- EXERCISE GOAL -
Return the whole of the data exactly.

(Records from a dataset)
══════════

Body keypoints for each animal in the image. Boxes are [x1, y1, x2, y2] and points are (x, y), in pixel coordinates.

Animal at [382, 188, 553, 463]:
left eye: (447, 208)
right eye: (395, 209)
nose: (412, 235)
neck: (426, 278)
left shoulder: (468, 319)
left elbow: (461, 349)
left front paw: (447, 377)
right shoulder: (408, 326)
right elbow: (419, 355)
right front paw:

══════════

- OUTPUT FOR THIS TASK -
Body keypoints for each animal in the image. Boxes are [x1, y1, x2, y2] and points are (x, y), in pixel coordinates.

Animal at [382, 188, 553, 463]:
left eye: (447, 208)
right eye: (395, 209)
nose: (412, 235)
neck: (426, 278)
left shoulder: (468, 319)
left elbow: (461, 349)
left front paw: (447, 377)
right shoulder: (408, 326)
right elbow: (419, 355)
right front paw:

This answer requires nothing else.